Have you hard what they say about yo-yoing? It has its ups and downs.

In America, National Yo-Yo Day is celebrated on June 6th each year in memory of Donald Duncan Sr. (founder of the Duncan Toys Company) who helped popularize the yo-yo in the US.

It is believed that the yo-yo most likely originated in China, however, the first historical mention was from Greece in the year 500 B.C. These ancient toys were made out of wood, metal, or painted terra cotta disks and called just that, a disc. It was customary, when a child turned of age, to offer toys of their youth to certain gods. Due to the fragile nature of the material, it is presumed that the disks made of terra cotta (clay) were used for this purpose rather than for actual play. A vase painting from this time period shows a Greek youth playing with a yo-yo. Such vases, as well as an actual terra cotta disk can be found in the National Museum of Athens, Greece.

Fast forward and the first yo-yo craze seized Americans in the mid-19th century when several manufacturers patented improvements to the toy.

At the beginning of the 20th century, Scientific American published directions for making yo-yos. But the story of the modern yo-yo began when Chicago businessman Donald F. Duncan Sr., spotted it while on a business trip to San Francisco in 1928. It was being used by Pedro Flores, a man from the Philippines who was selling the toy labeled with the name, “yo-yo,” meaning “come-come” in the native language of the Philippines.

By early 1929, Flores had secured financing, set up his own firm and manufactured more than 100,000 wooden toys and trade marketed the name “yo-yo.” Flores realized that people had to be shown how to use a yo-yo before they would buy it. He hired a team of fellow yo-yo masters to demonstrate the toy’s amazing tricks.

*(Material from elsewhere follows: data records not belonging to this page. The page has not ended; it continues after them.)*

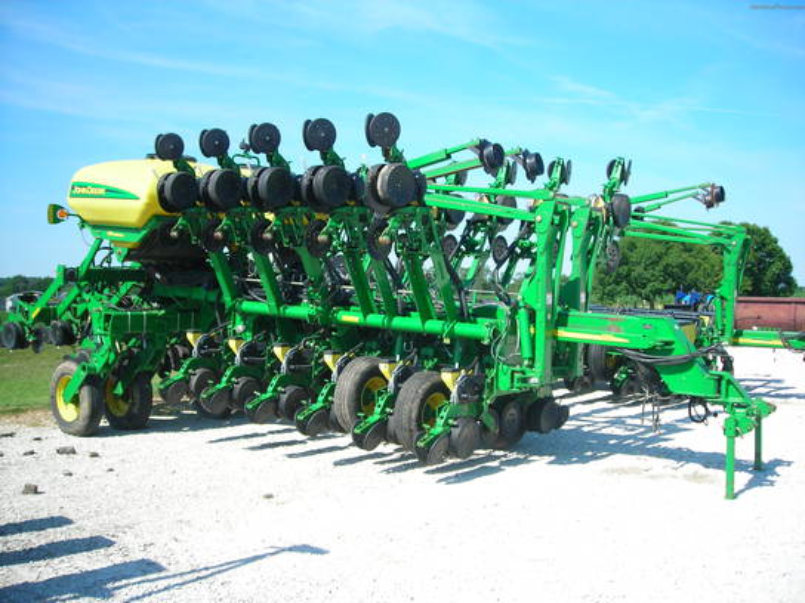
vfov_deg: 37.7
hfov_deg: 49.0
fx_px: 884
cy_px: 302
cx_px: 402
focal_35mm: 38
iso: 50
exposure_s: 1/106
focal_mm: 6.3
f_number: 6.4
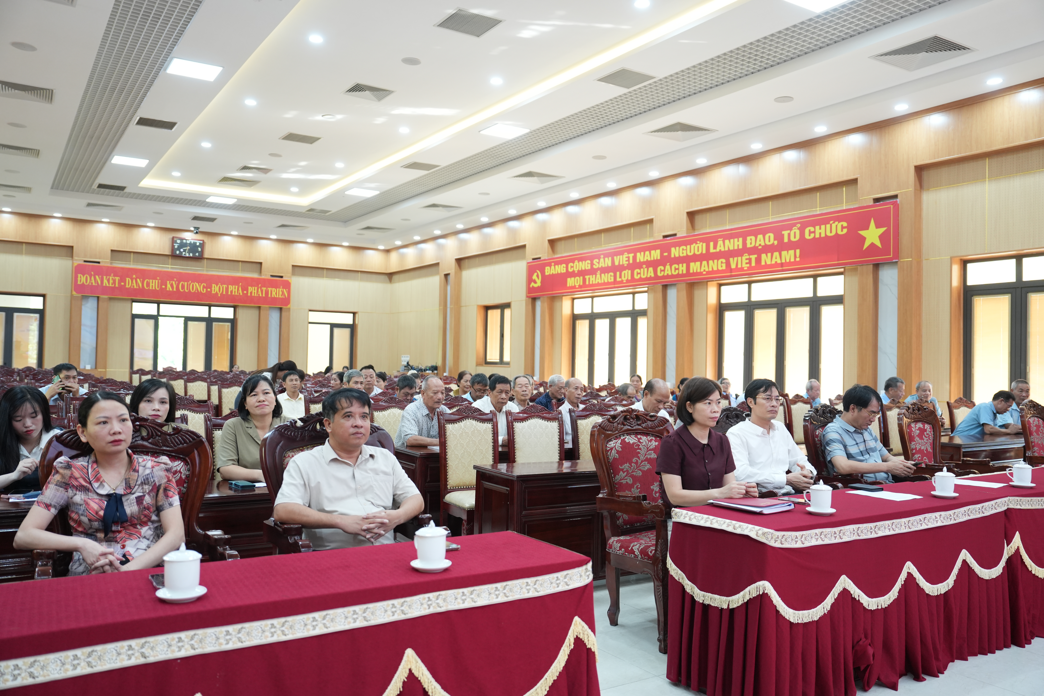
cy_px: 348
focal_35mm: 29
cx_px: 522
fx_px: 841
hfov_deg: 63.7
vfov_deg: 45.0
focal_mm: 29
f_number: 2.8
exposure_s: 1/125
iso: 1250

Duncan, a marketer, entrepreneur and manufacturer of wooden novelty items and toys, immediately recognized the yo-yo’s potential as a popular new toy. He quickly raised $5,000 to purchase initial rights to the yo-yo from Flores and founded Donald F. Duncan Inc. By October 1932, he had secured Flores’s remaining assets, including the all-important trademark. Until the trademark expired in 1965 and competing plastic yo-yos began to outsell his old-fashioned, wooden ones, Duncan was the country’s leading yo-yo producer.